Key Metrics
| Event Type | Count | Sources | Destinations |
|---|---|---|---|
| flow | 2,847,392 | 1,284 | 18,472 |
| dns | 1,523,847 | 892 | 142 |
| tls | 948,271 | 743 | 12,384 |
| alert | 12,847 | 234 | 1,892 |
| http | 384,291 | 521 | 8,743 |
Insight
AI-generated security assessment using claude-haiku-4-5-20251001 — refreshed every report cycle.
Security Posture
Elevated — The network shows active threat indicators requiring investigation. Rockfish observed 4,821 behavioral detections across 847 assets in the last 24 hours, with 23 elevated to pre-intrusion alerts. The OCCAM engine's 81.9% suppression rate indicates a well-tuned baseline, but the 8 elevated alerts in the datacenter segment and 3 in the DMZ warrant immediate attention. Total IDS alert volume (12,847) is within normal range for the 1,284 monitored hosts, with 847.3 GB of traffic processed.
Key Findings
- SIGMA Pre-Intrusion: 10.0.12.45 (datacenter) triggered 3 C2 alerts with surprisal up to 8.73 bits — the highest anomaly score observed this period. Viterbi path shows Benign→Reconnaissance→Staging→LateralMovement progression.
- Lateral Movement: 10.0.3.118 (corporate) shows lateral spread pattern with 7.21-bit surprisal across 64 detection windows. Cross-segment traffic increasing.
- Data Exfiltration: 10.0.12.201 (datacenter) flagged for exfiltration behavior with 6.84-bit surprisal. 52 detection windows with sustained anomaly scores above 0.68.
- IDS Alerts: 47 critical-severity alerts across 12 source hosts — 1,247 trojan-class signatures firing, consistent with the SIGMA C2 detections.
- DNS: DGA candidate domains detected alongside DNS tunneling indicators — potential malware communication channels.
- TLS: 97.2% TLS 1.2+ compliance. Remaining 2.8% legacy TLS from IoT segment.
Threat Indicators
- 10.0.12.45 — Persistent C2 beaconing, 3 pre-intrusion alerts in 24h, Occam predictor confidence 84.7%. Highest priority for containment.
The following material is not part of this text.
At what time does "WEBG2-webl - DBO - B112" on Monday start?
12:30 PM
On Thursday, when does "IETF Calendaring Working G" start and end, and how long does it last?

- 10.0.3.118 — Active lateral movement across corporate segment, 5 elevated detections. May be pivoting from initial compromise on 10.0.12.45.
- 10.0.12.201 — Exfiltration pattern with 4 pre-intrusion alerts. Data leaving datacenter to external destinations at elevated rates.
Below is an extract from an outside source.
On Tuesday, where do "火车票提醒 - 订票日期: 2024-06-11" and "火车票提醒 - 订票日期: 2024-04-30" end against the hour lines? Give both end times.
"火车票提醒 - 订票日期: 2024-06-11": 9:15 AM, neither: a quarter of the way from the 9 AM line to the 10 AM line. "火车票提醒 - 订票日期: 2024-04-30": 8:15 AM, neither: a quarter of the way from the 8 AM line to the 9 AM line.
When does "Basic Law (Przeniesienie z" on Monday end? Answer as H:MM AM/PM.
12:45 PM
- 172.16.0.89 — DMZ host conducting reconnaissance, 2 elevated alerts. Potential perimeter breach or compromised web server.
- 192.168.1.44 — IoT device with C2 indicators, 1 elevated alert. Likely botnet enrollment — isolate and reimage.
Recommendations
1. Contain 10.0.12.45 immediately — 3 C2 alerts with 8.73-bit surprisal and progressive attack path indicate active compromise. Isolate and begin forensics.
2. Investigate lateral movement from 10.0.3.118 — 5 elevated detections suggest attacker pivoting through corporate segment. Check for credential reuse.
3. Block exfiltration from 10.0.12.201 — monitor outbound data flows from this datacenter host; apply egress filtering pending investigation.
4. Quarantine IoT device 192.168.1.44 — C2 indicators on IoT are high-confidence; segment or remove from network.
5. Remediate legacy TLS endpoints — 2.8% of sessions still on TLS 1.0/1.1, concentrated in IoT segment. Upgrade firmware or isolate behind TLS-terminating proxy.